Set task ::
Rewrite the listing as a numbered list, from its first line through the line containing "Write the ABC notation for this score.", with both of those lines included. Omit blank lines.

Dataset rows ::
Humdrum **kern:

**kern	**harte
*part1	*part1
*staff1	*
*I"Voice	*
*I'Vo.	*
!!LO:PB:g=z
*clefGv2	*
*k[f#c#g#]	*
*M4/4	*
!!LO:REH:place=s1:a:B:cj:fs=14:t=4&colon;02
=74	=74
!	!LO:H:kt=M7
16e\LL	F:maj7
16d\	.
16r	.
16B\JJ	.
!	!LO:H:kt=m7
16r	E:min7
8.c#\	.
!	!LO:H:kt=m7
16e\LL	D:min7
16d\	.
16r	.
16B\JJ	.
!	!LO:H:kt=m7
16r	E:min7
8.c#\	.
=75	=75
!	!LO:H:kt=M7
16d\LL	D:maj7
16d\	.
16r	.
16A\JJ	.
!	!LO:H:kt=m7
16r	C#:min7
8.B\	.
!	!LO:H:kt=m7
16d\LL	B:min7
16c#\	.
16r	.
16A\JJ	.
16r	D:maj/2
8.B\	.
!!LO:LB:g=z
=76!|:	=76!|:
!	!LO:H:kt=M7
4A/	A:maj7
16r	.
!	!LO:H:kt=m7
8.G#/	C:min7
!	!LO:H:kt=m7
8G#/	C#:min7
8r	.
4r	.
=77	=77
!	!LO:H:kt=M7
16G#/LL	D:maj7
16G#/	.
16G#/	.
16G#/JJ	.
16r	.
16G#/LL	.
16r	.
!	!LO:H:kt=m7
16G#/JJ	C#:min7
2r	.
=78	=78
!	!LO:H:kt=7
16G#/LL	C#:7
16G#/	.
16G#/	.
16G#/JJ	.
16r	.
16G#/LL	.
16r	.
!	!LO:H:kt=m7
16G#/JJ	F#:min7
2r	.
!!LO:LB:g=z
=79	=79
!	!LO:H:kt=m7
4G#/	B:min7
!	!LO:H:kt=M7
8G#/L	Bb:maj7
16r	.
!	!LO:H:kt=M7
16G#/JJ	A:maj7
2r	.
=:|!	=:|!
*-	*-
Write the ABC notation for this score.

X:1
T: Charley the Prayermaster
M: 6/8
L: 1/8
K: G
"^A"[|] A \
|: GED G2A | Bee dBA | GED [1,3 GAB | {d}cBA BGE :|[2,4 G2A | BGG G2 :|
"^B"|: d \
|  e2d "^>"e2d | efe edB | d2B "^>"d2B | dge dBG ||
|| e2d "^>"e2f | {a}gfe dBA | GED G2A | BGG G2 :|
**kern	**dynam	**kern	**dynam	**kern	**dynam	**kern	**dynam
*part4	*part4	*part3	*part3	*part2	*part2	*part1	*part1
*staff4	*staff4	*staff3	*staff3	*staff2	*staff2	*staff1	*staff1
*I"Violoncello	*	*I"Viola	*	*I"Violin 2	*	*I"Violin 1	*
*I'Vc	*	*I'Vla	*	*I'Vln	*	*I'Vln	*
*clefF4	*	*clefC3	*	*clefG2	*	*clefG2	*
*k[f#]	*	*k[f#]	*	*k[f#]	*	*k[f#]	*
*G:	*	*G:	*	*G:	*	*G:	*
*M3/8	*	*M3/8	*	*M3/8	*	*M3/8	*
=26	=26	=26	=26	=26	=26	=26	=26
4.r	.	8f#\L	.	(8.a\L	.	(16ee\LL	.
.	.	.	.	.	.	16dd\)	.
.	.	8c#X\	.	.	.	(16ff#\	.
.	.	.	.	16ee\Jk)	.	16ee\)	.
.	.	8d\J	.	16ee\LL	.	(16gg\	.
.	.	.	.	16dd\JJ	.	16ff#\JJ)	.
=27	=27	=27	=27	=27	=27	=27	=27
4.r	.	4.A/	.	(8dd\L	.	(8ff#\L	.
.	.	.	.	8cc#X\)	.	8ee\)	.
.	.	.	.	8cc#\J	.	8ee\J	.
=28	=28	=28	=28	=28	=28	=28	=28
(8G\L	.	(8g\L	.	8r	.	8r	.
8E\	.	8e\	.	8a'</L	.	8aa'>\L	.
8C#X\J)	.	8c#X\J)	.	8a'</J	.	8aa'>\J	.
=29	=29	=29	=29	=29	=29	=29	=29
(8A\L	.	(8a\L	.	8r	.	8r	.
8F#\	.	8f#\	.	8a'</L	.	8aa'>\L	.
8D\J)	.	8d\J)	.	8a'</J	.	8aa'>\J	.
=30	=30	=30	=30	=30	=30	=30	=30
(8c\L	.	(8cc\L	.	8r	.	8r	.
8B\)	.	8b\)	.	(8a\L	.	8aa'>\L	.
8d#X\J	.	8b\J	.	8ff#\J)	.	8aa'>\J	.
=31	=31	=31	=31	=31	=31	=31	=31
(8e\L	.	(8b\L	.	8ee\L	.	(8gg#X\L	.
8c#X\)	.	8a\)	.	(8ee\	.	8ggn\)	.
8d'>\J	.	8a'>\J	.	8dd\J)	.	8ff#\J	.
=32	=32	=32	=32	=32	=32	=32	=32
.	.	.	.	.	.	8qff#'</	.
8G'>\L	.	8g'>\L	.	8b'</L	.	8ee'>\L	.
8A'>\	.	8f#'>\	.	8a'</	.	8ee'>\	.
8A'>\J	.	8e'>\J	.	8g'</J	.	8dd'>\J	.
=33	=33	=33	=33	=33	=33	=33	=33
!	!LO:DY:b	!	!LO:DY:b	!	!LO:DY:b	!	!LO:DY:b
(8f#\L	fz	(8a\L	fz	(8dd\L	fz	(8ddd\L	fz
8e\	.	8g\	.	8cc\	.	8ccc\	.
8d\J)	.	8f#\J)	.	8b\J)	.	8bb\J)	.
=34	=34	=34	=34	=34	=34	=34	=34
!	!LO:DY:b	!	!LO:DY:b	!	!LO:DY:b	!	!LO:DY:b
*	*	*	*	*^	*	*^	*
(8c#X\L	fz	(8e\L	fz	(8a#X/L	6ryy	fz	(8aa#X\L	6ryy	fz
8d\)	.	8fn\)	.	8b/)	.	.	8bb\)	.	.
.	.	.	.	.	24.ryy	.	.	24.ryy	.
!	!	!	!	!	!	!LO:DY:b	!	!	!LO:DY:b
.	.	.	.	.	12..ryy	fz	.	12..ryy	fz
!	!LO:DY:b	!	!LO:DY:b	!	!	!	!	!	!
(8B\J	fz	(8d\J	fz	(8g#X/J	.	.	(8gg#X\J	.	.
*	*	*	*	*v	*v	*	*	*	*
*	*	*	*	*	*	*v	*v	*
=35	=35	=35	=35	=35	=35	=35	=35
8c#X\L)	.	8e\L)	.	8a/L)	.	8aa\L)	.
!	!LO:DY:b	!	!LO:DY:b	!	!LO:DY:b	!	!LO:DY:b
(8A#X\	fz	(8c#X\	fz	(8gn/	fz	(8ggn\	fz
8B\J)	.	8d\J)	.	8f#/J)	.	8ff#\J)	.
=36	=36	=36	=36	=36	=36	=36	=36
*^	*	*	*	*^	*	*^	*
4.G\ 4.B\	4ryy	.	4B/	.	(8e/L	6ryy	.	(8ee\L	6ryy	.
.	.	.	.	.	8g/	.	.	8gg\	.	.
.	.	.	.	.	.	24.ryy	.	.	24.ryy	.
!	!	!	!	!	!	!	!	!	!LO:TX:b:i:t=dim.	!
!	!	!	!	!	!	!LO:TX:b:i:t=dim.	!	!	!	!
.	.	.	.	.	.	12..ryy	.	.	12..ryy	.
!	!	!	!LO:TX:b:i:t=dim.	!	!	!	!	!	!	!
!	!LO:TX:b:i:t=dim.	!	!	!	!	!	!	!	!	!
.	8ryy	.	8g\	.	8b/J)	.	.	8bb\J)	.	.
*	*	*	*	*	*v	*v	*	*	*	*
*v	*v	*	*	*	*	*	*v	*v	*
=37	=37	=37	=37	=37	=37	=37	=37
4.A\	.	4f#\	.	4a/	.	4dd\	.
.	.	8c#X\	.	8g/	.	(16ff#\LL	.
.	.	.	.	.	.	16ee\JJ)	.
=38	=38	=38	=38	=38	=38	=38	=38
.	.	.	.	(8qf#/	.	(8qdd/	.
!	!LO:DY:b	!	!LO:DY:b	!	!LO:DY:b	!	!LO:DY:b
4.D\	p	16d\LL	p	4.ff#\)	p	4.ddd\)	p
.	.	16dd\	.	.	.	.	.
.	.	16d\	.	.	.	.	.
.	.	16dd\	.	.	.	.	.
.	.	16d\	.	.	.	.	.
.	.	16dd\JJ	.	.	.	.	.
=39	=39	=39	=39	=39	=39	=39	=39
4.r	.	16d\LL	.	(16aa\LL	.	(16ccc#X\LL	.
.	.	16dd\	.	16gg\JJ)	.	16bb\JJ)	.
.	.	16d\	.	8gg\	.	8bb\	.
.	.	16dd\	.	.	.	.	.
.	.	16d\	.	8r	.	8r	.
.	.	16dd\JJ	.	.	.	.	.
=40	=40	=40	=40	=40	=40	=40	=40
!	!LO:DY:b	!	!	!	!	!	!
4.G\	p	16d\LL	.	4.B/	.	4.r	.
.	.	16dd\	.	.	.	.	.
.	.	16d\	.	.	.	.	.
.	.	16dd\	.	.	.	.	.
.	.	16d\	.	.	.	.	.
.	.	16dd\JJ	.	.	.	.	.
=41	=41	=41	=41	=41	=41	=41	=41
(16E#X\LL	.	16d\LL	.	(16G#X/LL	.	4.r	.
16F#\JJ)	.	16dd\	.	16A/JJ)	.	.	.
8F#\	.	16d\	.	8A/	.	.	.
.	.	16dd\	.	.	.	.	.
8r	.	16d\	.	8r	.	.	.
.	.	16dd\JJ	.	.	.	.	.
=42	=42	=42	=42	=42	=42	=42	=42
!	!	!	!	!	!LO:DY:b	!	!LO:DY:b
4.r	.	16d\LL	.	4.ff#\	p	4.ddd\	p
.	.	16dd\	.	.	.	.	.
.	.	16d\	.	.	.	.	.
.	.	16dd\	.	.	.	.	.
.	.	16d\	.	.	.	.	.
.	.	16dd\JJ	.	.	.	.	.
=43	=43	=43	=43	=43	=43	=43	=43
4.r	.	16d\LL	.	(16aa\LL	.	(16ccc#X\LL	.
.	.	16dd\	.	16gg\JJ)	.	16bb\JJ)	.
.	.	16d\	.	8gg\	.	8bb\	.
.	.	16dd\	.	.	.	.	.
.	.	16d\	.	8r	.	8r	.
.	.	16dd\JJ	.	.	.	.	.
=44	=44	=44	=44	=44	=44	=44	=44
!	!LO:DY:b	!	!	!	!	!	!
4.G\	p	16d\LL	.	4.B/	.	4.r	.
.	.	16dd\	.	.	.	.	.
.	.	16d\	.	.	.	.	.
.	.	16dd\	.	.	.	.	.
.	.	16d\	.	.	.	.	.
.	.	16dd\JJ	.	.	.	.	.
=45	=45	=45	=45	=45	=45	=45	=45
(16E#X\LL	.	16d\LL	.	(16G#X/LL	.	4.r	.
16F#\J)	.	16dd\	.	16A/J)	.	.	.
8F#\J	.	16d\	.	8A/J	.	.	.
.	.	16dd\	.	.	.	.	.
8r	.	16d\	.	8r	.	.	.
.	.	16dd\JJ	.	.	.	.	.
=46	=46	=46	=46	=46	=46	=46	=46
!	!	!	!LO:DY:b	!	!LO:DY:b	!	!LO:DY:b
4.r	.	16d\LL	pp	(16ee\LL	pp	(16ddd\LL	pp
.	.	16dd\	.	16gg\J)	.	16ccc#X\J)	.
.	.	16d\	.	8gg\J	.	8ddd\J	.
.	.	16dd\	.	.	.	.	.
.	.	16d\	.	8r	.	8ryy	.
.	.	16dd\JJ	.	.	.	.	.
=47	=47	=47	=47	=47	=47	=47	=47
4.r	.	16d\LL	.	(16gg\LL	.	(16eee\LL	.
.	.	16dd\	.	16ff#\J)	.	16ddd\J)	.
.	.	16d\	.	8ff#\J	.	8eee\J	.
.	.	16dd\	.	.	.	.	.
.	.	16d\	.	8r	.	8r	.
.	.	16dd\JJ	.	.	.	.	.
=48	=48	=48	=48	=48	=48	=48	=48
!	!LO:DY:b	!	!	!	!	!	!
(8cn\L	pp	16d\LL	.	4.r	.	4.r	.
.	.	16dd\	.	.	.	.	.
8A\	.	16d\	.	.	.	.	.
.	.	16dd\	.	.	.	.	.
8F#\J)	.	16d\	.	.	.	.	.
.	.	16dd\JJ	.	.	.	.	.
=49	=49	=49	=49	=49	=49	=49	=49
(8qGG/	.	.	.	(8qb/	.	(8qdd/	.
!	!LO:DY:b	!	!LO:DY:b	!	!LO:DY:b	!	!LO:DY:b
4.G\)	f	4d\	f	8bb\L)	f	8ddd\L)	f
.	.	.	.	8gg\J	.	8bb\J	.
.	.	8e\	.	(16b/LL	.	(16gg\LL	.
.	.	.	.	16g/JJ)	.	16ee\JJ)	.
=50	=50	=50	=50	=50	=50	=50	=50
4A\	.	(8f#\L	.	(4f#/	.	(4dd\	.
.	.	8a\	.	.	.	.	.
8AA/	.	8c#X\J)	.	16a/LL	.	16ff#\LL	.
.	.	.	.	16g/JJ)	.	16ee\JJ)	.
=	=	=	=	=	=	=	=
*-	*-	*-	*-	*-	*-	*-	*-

Exercise solution ::
1. Humdrum **kern:
2. **kern	**harte
3. *part1	*part1
4. *staff1	*
5. *I"Voice	*
6. *I'Vo.	*
7. !!LO:PB:g=z
8. *clefGv2	*
9. *k[f#c#g#]	*
10. *M4/4	*
11. !!LO:REH:place=s1:a:B:cj:fs=14:t=4&colon;02
12. =74	=74
13. !	!LO:H:kt=M7
14. 16e\LL	F:maj7
15. 16d\	.
16. 16r	.
17. 16B\JJ	.
18. !	!LO:H:kt=m7
19. 16r	E:min7
20. 8.c#\	.
21. !	!LO:H:kt=m7
22. 16e\LL	D:min7
23. 16d\	.
24. 16r	.
25. 16B\JJ	.
26. !	!LO:H:kt=m7
27. 16r	E:min7
28. 8.c#\	.
29. =75	=75
30. !	!LO:H:kt=M7
31. 16d\LL	D:maj7
32. 16d\	.
33. 16r	.
34. 16A\JJ	.
35. !	!LO:H:kt=m7
36. 16r	C#:min7
37. 8.B\	.
38. !	!LO:H:kt=m7
39. 16d\LL	B:min7
40. 16c#\	.
41. 16r	.
42. 16A\JJ	.
43. 16r	D:maj/2
44. 8.B\	.
45. !!LO:LB:g=z
46. =76!|:	=76!|:
47. !	!LO:H:kt=M7
48. 4A/	A:maj7
49. 16r	.
50. !	!LO:H:kt=m7
51. 8.G#/	C:min7
52. !	!LO:H:kt=m7
53. 8G#/	C#:min7
54. 8r	.
55. 4r	.
56. =77	=77
57. !	!LO:H:kt=M7
58. 16G#/LL	D:maj7
59. 16G#/	.
60. 16G#/	.
61. 16G#/JJ	.
62. 16r	.
63. 16G#/LL	.
64. 16r	.
65. !	!LO:H:kt=m7
66. 16G#/JJ	C#:min7
67. 2r	.
68. =78	=78
69. !	!LO:H:kt=7
70. 16G#/LL	C#:7
71. 16G#/	.
72. 16G#/	.
73. 16G#/JJ	.
74. 16r	.
75. 16G#/LL	.
76. 16r	.
77. !	!LO:H:kt=m7
78. 16G#/JJ	F#:min7
79. 2r	.
80. !!LO:LB:g=z
81. =79	=79
82. !	!LO:H:kt=m7
83. 4G#/	B:min7
84. !	!LO:H:kt=M7
85. 8G#/L	Bb:maj7
86. 16r	.
87. !	!LO:H:kt=M7
88. 16G#/JJ	A:maj7
89. 2r	.
90. =:|!	=:|!
91. *-	*-
92. Write the ABC notation for this score.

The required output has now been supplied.